更新#3:根据@ GZ0的建议,在许多情况下,代码中的表达式将计算为零并被浪费地计算。我尝试使用以下代码消除这些区域(同时修复了
case3
和case6
语句之后):cdef void cy_mktout_if(Vec4 *out, Vec4 *mean_mu_alpha, double[:, ::1] errors, double par_gamma) nogil:
cdef:
size_t i, n
double[4] exp
double exp_par_gamma
double mu10, mu11, mu20, mu21
double alpha1, alpha2
bint j_is_larger
double threshold2, threshold3
bint case1, case2, case3, case4, case5, case6
double t0, t1, t2
double p12, p1, p2
double t1_sum, t2_sum, p1_sum, p2_sum
double c
#compute the exp outside of the loop
n = errors.shape[0]
exp[0] = cmath.exp(mean_mu_alpha.a)
exp[1] = cmath.exp(mean_mu_alpha.b)
exp[2] = cmath.exp(mean_mu_alpha.c)
exp[3] = cmath.exp(mean_mu_alpha.d)
exp_par_gamma = cmath.exp(par_gamma)
c = 168.0
t1_sum = 0.0
t2_sum = 0.0
p1_sum = 0.0
p2_sum = 0.0
for i in range(n):
mu10 = errors[i, 0] * exp[0]
mu11 = exp_par_gamma * mu10
mu20 = errors[i, 1] * exp[1]
mu21 = exp_par_gamma * mu20
alpha1 = errors[i, 2] * exp[2]
alpha2 = errors[i, 3] * exp[3]
j_is_larger = mu10 > mu20
j_is_smaller = not j_is_larger
threshold2 = (1 + mu10 * alpha1) / (c + alpha1)

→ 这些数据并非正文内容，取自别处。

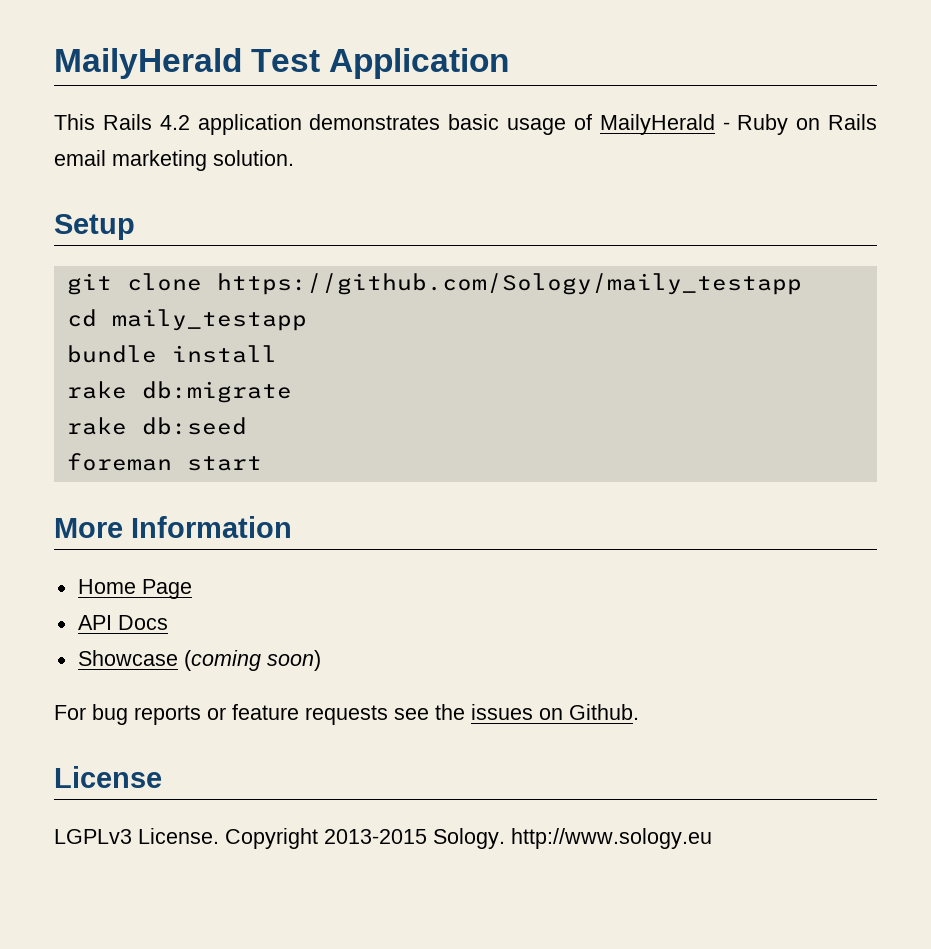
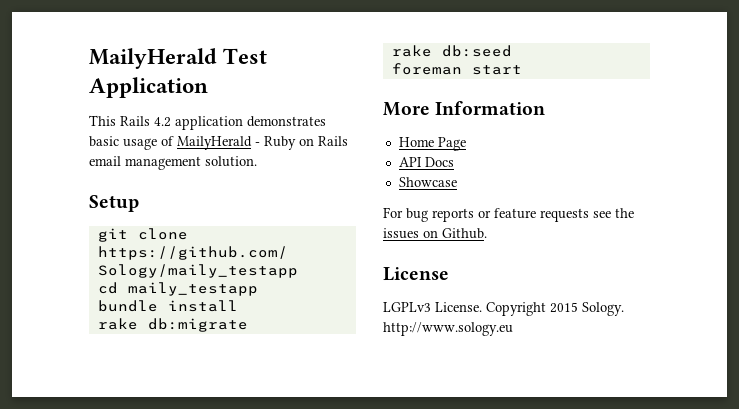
[112,150,207,171] marketing -> [125,156,201,170] management
[183,650,321,671] (coming soon) -> (457, 182) none
[324,829,427,844] 2013-2015 -> [550,302,578,313] 2015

threshold3 = (1 + mu20 * alpha2) / (c + alpha2)
if j_is_larger:
case1 = mu10 < 1 / c
case2 = mu21 >= threshold2
case3 = not (case1 | case2)
t0 = case1*c + case2 * (c + alpha1 + alpha2) / (1 + mu11 * alpha1 + mu21 * alpha2) + case3 / threshold2
t1 = case2 * (t0 * alpha1 * mu11 - alpha1) + case3 * (t0 * alpha1 * mu10 - alpha1)
t2 = c - t0 - t1
t1_sum += t1
t2_sum += t2
p1_sum += case2 + case3
p2_sum += case2
else:
case4 = mu20 < 1 / c
case5 = mu11 >= threshold3
case6 = not (case4 | case5)
t0 = case4 * c + case5 * (c + alpha1 + alpha2) / (1 + mu11 * alpha1 + mu21 * alpha2) + case6 / threshold3
t1 = case5 * (t0 * alpha1 * mu11 - alpha1)
t2 = c - t0 - t1
t1_sum += t1
t2_sum += t2
p1_sum += case5
p2_sum += case5 + case6
out.a = t1_sum/n
out.b = t2_sum/n
out.c = p1_sum/n
out.d = p2_sum/n
对于10000次迭代,当前代码执行如下:
outer_loop: 0.5116949229995953 seconds
outer_loop_if: 0.617649456995423 seconds
mktout: 0.9221872320049442 seconds
mktout_if: 1.430276553001022 seconds
python: 10.116664300003322 seconds
我认为导致结果的条件和分支错误预测的代价出乎意料的是使该函数变慢,但是我希望能有一定帮助清除此问题。